Gericht

Verwaltungsgerichtshof

Entscheidungsdatum

27.04.2017

Geschäftszahl

Ra 2015/15/0072

Rechtssatz

Im Erkenntnis vom 24. Februar 2005, 2003/15/0044, VwSlg 8008 F/2005, hat der Verwaltungsgerichtshof unter Hinweis auf Vorjudikatur klargestellt, dass auch Tätigkeiten der Auftragsdurchführung zur Tätigkeit eines Vertreters gehören können, "solange der Kundenverkehr in Form des Abschlusses von Geschäften im Namen und für Rechnung seines Arbeitgebers (über Verkauf von Waren oder Erbringung von Dienstleistungen) eindeutig im Vordergrund steht". Die Aussage bezog sich auf den damals vorliegenden Sachverhalt eines im Außendienst tätigen Gesellschafter-Geschäftsführers, der schon auf Grund seiner Funktion berechtigt war, Geschäfte für die GmbH abzuschließen.
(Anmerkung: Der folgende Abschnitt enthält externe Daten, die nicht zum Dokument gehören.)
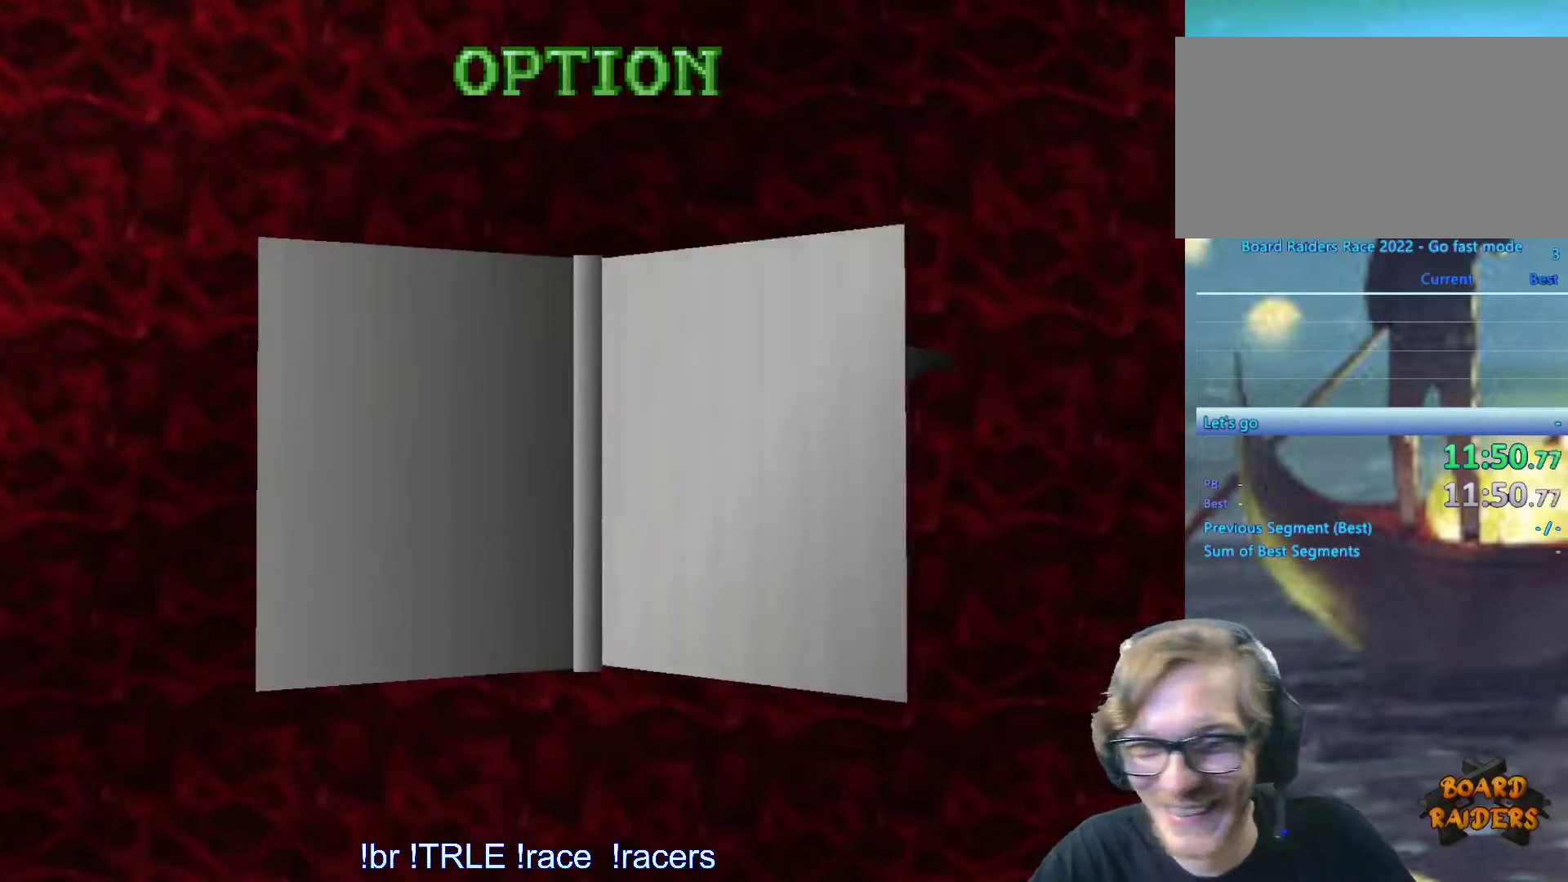
{"keys": [], "events": []}
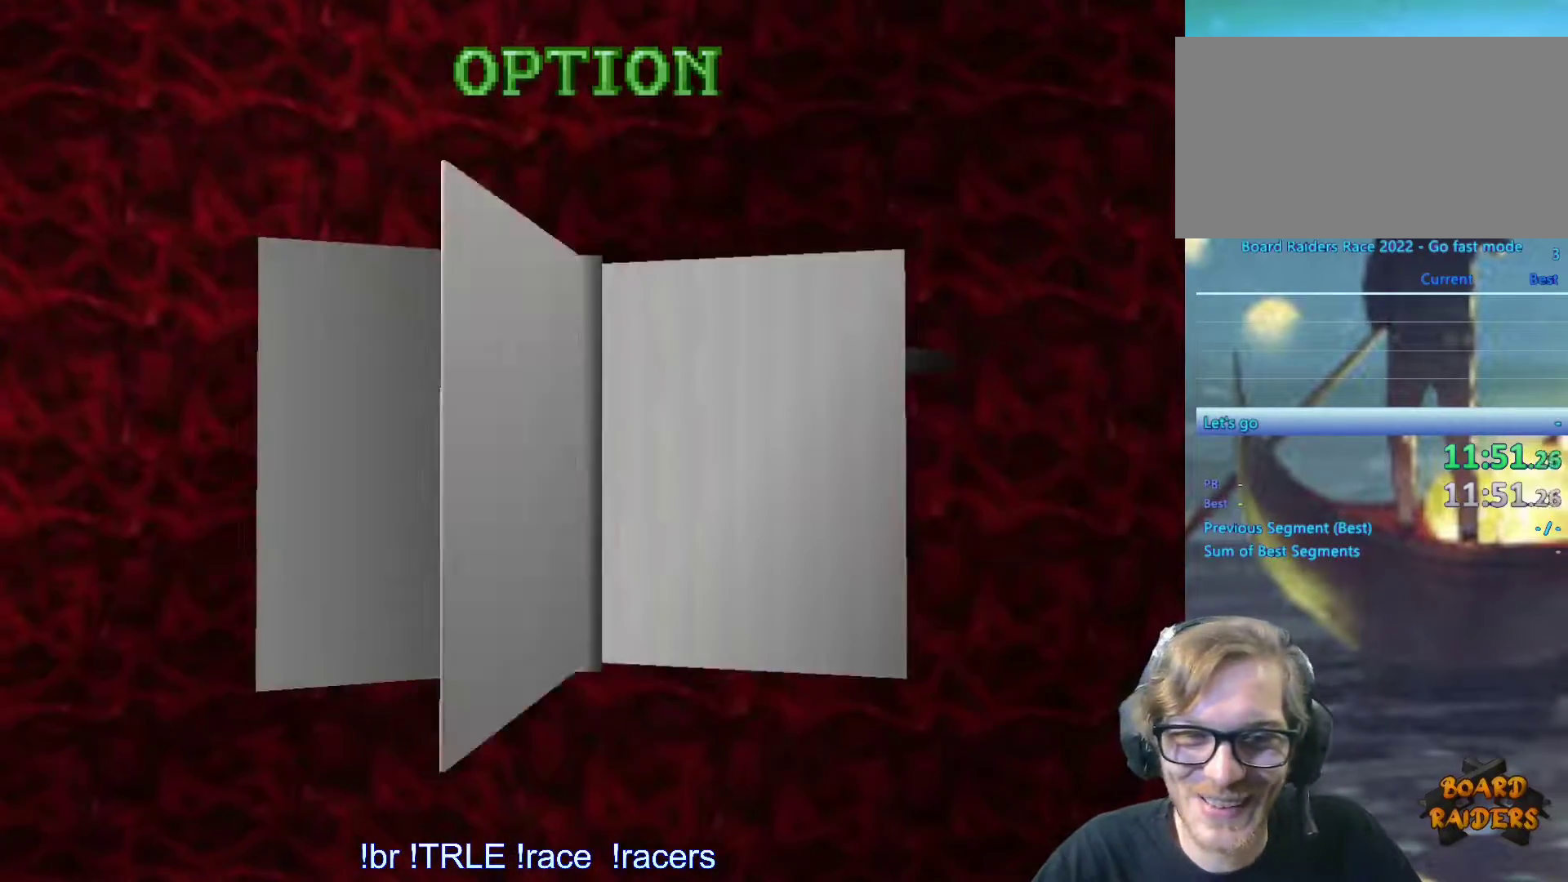
{"keys": [], "events": []}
Daraus kann nicht abgeleitet werden, dass nur mit Abschlussvollmacht ausgestatteten Vertretern das Vertreterpauschale zustünde. Vertreter ist auch, wer Geschäftsabschlüsse lediglich anbahnt. Wesentlich ist, dass eine Außendiensttätigkeit vorliegt, deren vorrangiges Ziel die Herbeiführung von Geschäftsabschlüssen für den Arbeitgeber ist (vgl. VwGH vom 30. September 2015, 2012/15/0125, mit weiterführenden Hinweisen).